→ **BUTIR TUGAS A**: Ketik ulang bagian kutipan tentang folklor di bawah ini, mulai dari "3.      Penanda budaya" sampai dengan "sebagai kesatuan masyarakat.", kedua batas itu ikut disertakan.

→ **KUTIPAN TERPILIH**:
-- -- --
FOLKOLR INDONESIA



FOLKLOR INDONESIA



Oleh:
Novitasari Mustaqimatul Haliyah
NIM  : C0211027
SASTRA INDONESIA UNS


BAB I
PENDAHULUAN
A.    Hakekat Folklor
Folklor sebagai suatu disiplin, atau cabang ilmu pengetahuan yang berdiri sendiri di Indonesia, belum lama dikembangkan orang. Kata folklor adalah pengindonesiaan kata Inggris folklore. Kata itu adalah kata majemuk, yang berasal dari dua kata dasar folk dan lore.
Folk sama artinya dengan kata kolektif (collectivity). Menurut Alan Dundes, folk adalah sekelompok yang memiliki cirri-ciri pengenal fisik, sosial, dan kebudayaan, sehingga dapat dibedakan dari kelompok-kelompok lainnya. Ciri-ciri pengenal itu dapat berwujud:
1.      Penanda fisik (warna kulit, bentuk rambut, dan sebagainya)
2.      Penanda sosial (mata pencarian, taraf pendidikan, kegiatan)
3.      Penanda budaya (bahasa, budaya, kegiatan, agama, dan lain-lain.)
Namun yang lebih penting adalah bahwa mereka telah memiliki suatu tradisi, yakni kebudayaan yang telah mereka warisi turun-temurun, sedikitnya dua generasi, yang dapat mereka akui sebagai milik bersama. Dan yang penting lagi, mereka sadar akan identitas kelompok mereka sendiri. Jadi folk adalah sinonim dengan kolektif, yang juga memiliki ciri-ciri pengenal fisik atau kebudayaan yang sama, serta mempunyai kesadaran kepribadian sebagai kesatuan masyarakat.
-- -- --
→ **DATA MENTAH**:
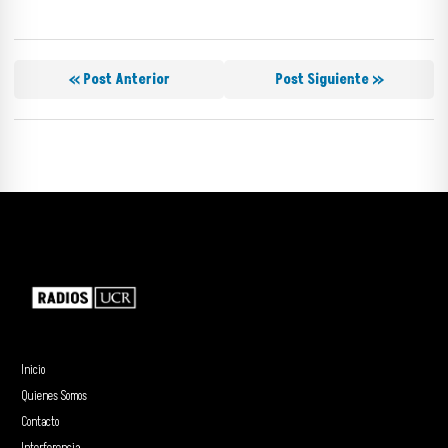
« Post Anterior
Post Siguiente »
Inicio
Quienes Somos
Contacto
-- -- --
→ **BUTIR TUGAS B**: Tuliskan kembali semua catatan di atas dengan mengganti "Contacto" menjadi "Kontak" tanpa mengubah bagian lainnya, dan jangan sertakan gambarnya.

→ **RUANG JAWABAN A**:
3.      Penanda budaya (bahasa, budaya, kegiatan, agama, dan lain-lain.)
Namun yang lebih penting adalah bahwa mereka telah memiliki suatu tradisi, yakni kebudayaan yang telah mereka warisi turun-temurun, sedikitnya dua generasi, yang dapat mereka akui sebagai milik bersama. Dan yang penting lagi, mereka sadar akan identitas kelompok mereka sendiri. Jadi folk adalah sinonim dengan kolektif, yang juga memiliki ciri-ciri pengenal fisik atau kebudayaan yang sama, serta mempunyai kesadaran kepribadian sebagai kesatuan masyarakat.

→ **RUANG JAWABAN B**:
« Post Anterior
Post Siguiente »
Inicio
Quienes Somos
Kontak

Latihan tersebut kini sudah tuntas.